- Born: Irfan Kurić 19 January 1952 (age 74) Sarajevo, PR Bosnia and Herzegovina, FPR Yugoslavia
- Occupation: Actor
- Years active: 1973–present
- Spouses: ; Ljiljana Perović ​ ​(m. 1976; div. 1984)​ ; Srna Lango ​ ​(m. 1995; div. 2012)​
- Children: 2

= Irfan Mensur =

Serbian theatre, television and film actor

Irfan Mensur (Ирфан Менсур; born Irfan Kurić, Ирфан Курић; 19 January 1952) is a Serbian theatre, television, and film actor of Bosnian descent.

==Early life==
Born to father Mensur Kurić from Niš whose family traces its origins to Donji Vakuf in Bosnia and Herzegovina and Sarajevo-born mother Nada Wasche of Czech and Hungarian descent, Irfan grew up in Sarajevo's Dolac Malta neighbourhood. His childhood pursuits in Sarajevo generally revolved around sports. At the age of 15, as a result of his parents divorcing, young Irfan moved with his father to Niš.

In Niš, Irfan's father married the actress Miroslava "Mima" Vuković, so adolescent Irfan spent part of his teenage years living with a stepmother.

Encouraged by his stage actress stepmother, young Irfan began pursuing performing arts after, by own admission, setting foot inside a theater for the first time at age 16. Within a few years, he successfully passed the entrance audition at the Academy of Theatre, Film, Radio and Television in Belgrade where he began studying under professor Minja Dedić's tutelage. As a way of honouring his father, soon after moving to Belgrade, the aspiring actor legally changed his last name to Mensur.

==Cinematic career==
After appearing in several supporting roles in different Yugoslav TV movies and series, in 1975, twenty-two-year-old Mensur landed the role of Gavrilo Princip in a high-budget Yugoslav-Czechoslovak-West German co-production, The Day That Shook the World. Directed by Veljko Bulajić and featuring a prominent cast headed by globally-known actors Christopher Plummer, Florinda Bolkan, and Maximilian Schell, the film about the 1914 assassination of the Austro-Hungarian archduke Franz Ferdinand in Sarajevo was an ambitious and generously funded project that ended up securing a theatrical release in a number of countries. However, it was met with lukewarm reviews and limited box office success. For his part, in later interviews, Mensur talked about being extremely dissatisfied with his own performance in the high-profile movie that "marked me in the Yugoslav public consciousness to the point of forcing me to have to go around convincing different film and TV people [in Yugoslavia] that I'm actually not a bad actor".

==Selected filmography==
===Film===

| Year | Title | Role | Notes |
|---|---|---|---|
| 1975 | The Day That Shook the World | Gavrilo Princip |  |
| 1976 | Beach Guard in Winter | Dragan Pasanovic |  |
| 1977 | The Dog Who Loved Trains | Mladic |  |
| 1982 | The Smell of Quinces | Ibrahim |  |
| 1982 | A Tight Spot | Profesor 'Japanac' |  |
| 1989 | Battle of Kosovo | Makarije |  |
| 1999 | Sky Hook | Zuka |  |

==Personal life==
In 1976, at the height of his Beach Guard in Winter popularity in Yugoslavia, twenty-four-year-old Mensur married the twenty-three-year-old Trebinje-born model Ljiljana Perović who had, much like him, also spent her childhood in Sarajevo before ending up in Belgrade in pursuit of a show business career. The couple had a son, Filip, in 1983 before divorcing in 1984.
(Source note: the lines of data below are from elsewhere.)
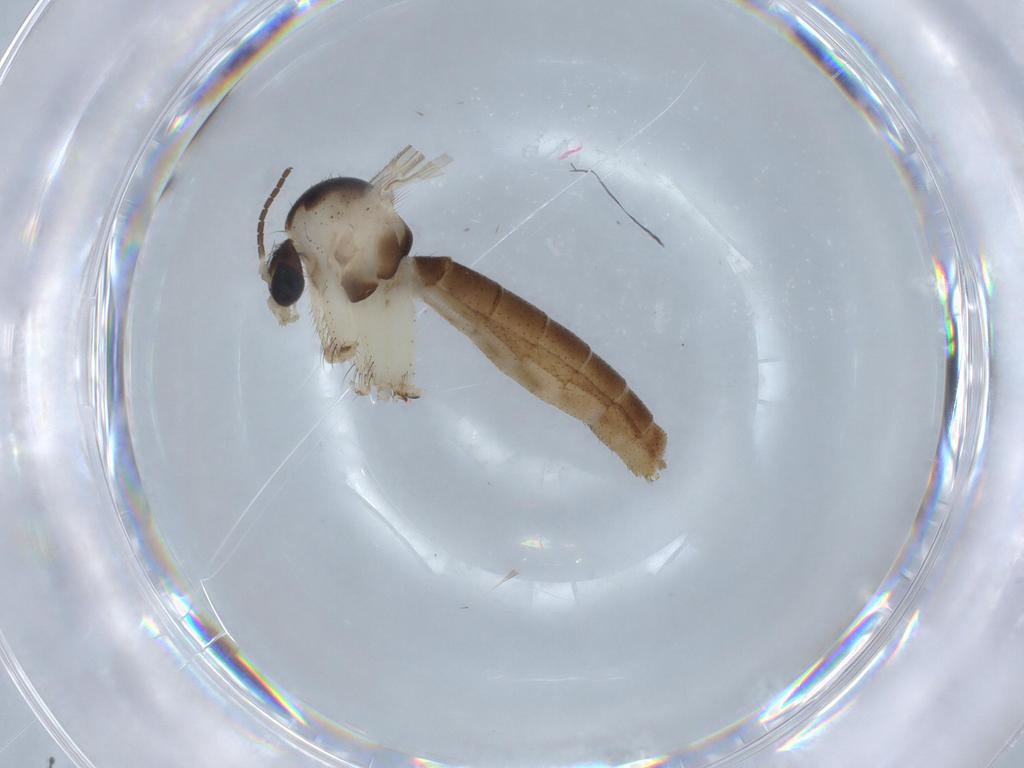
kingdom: Animalia
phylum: Arthropoda
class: Insecta
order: Diptera
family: Mycetophilidae
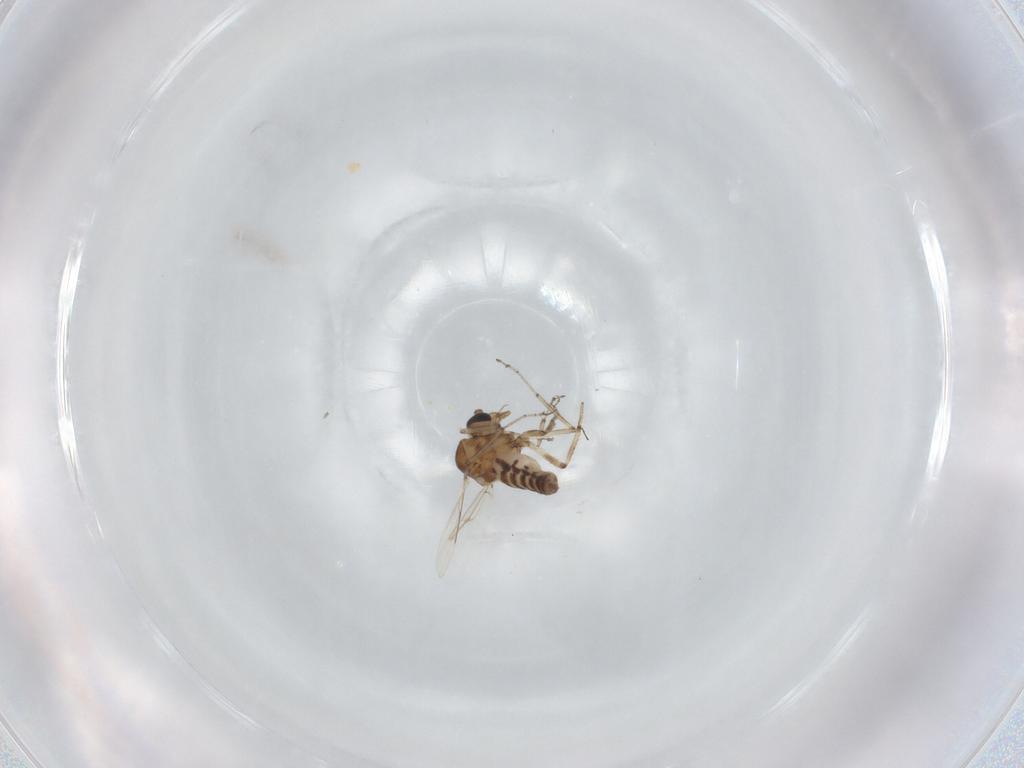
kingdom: Animalia
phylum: Arthropoda
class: Insecta
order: Diptera
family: Ceratopogonidae
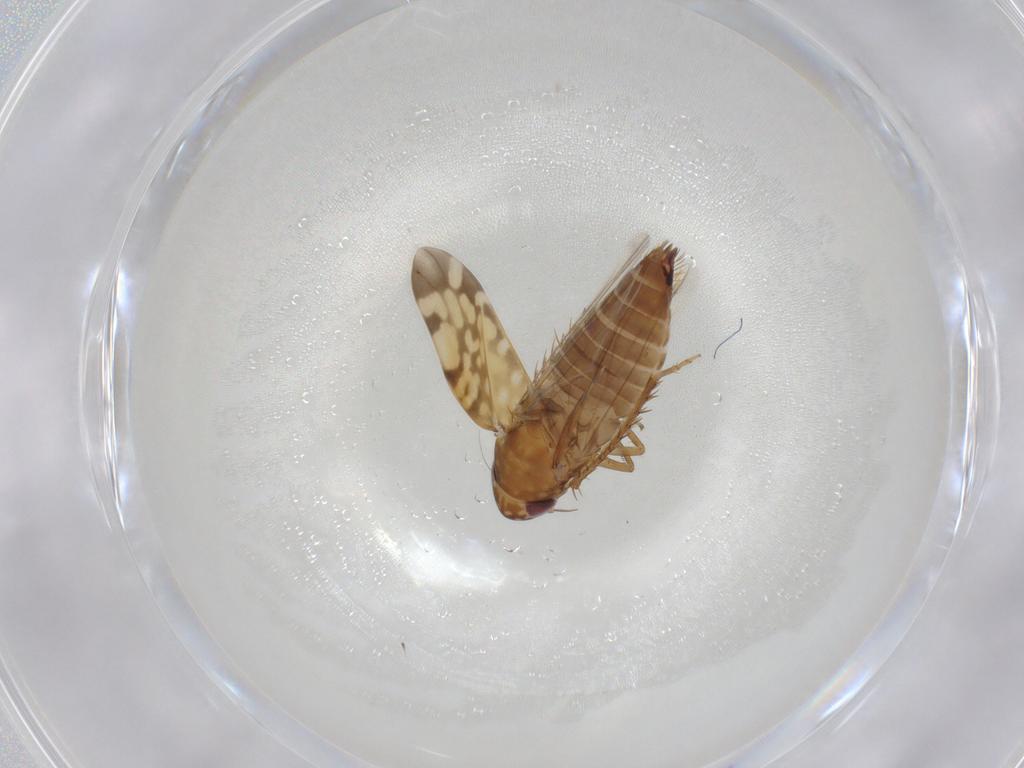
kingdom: Animalia
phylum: Arthropoda
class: Insecta
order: Hemiptera
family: Cicadellidae
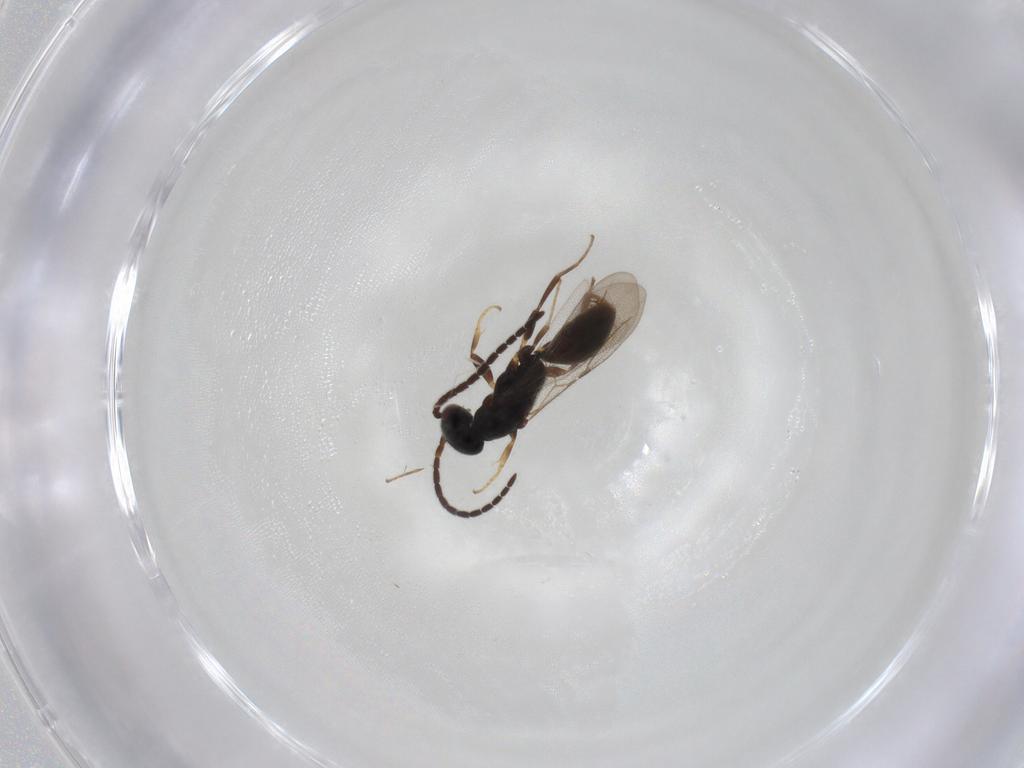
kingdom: Animalia
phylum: Arthropoda
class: Insecta
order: Hymenoptera
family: Bethylidae
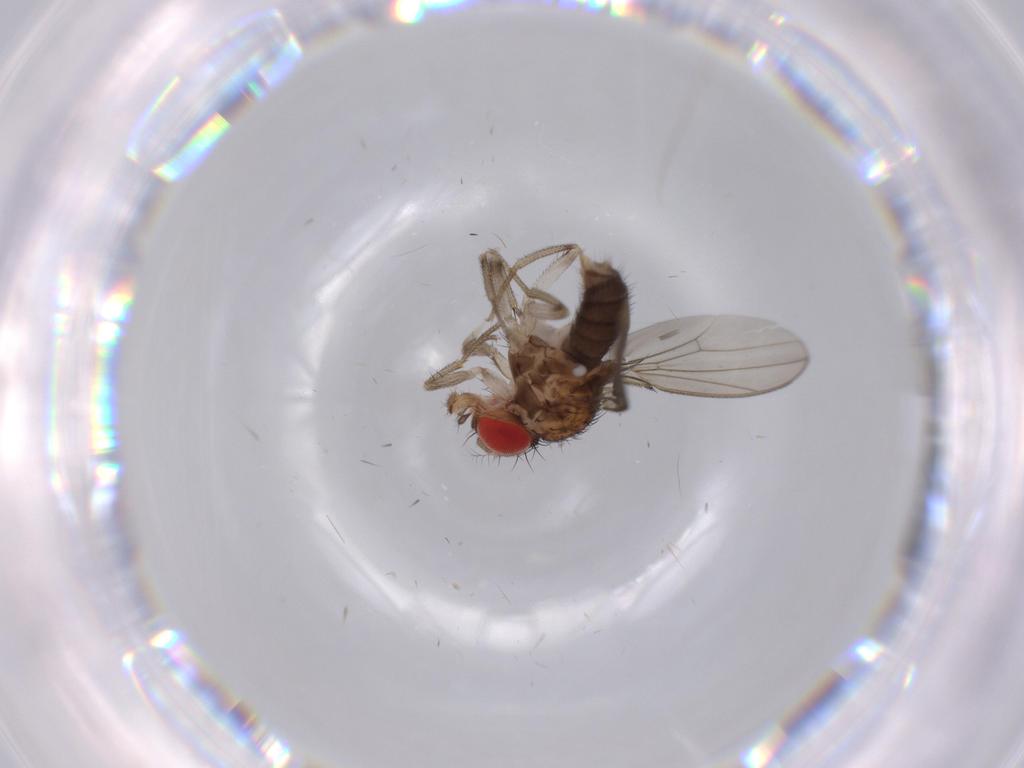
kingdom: Animalia
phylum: Arthropoda
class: Insecta
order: Diptera
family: Drosophilidae
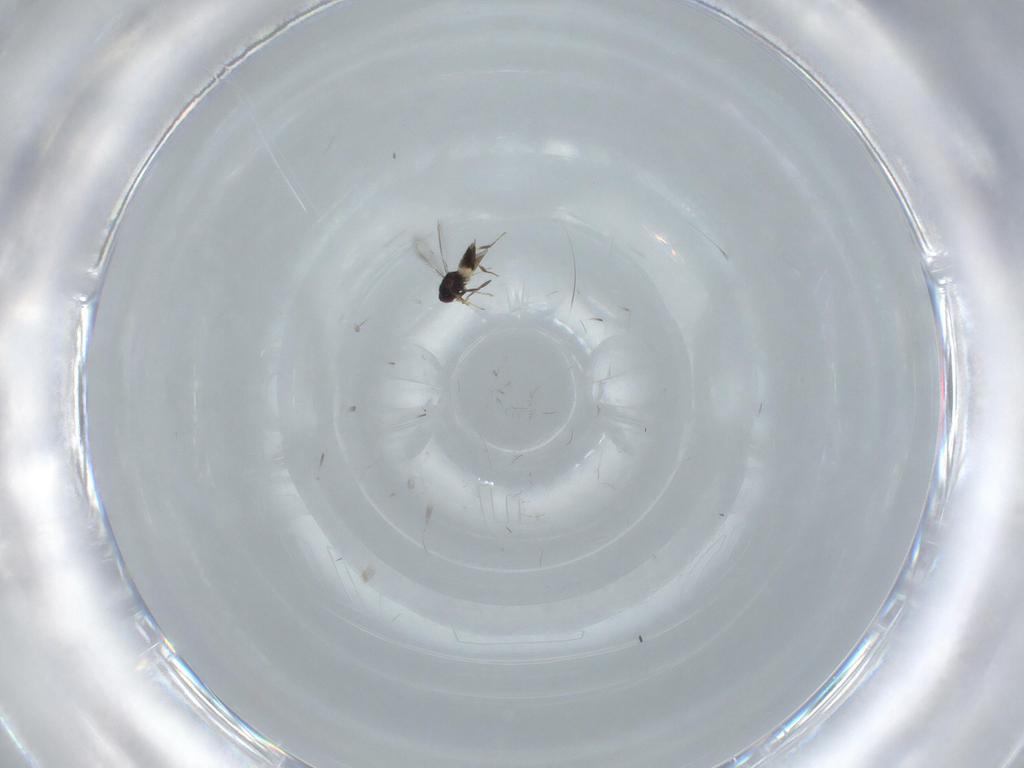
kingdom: Animalia
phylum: Arthropoda
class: Insecta
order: Hymenoptera
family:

In 1995, Mensur married the actress Srna Lango who, like Mensur, already had a son from a previous marriage. Their son Pavle was born in 1999. In December 2010, Irfan and Srna appeared as contestants in popular reality show Parovi on the Serbian TV station Happy TV. The couple divorced in 2012.

In April 2013, sixty-one-year-old Mensur suffered a heart attack while preparing a play at the Zoran Radmilović Theater in Zaječar. He was immediately rushed to a cardiovascular clinic in Belgrade where a triple bypass surgery was performed.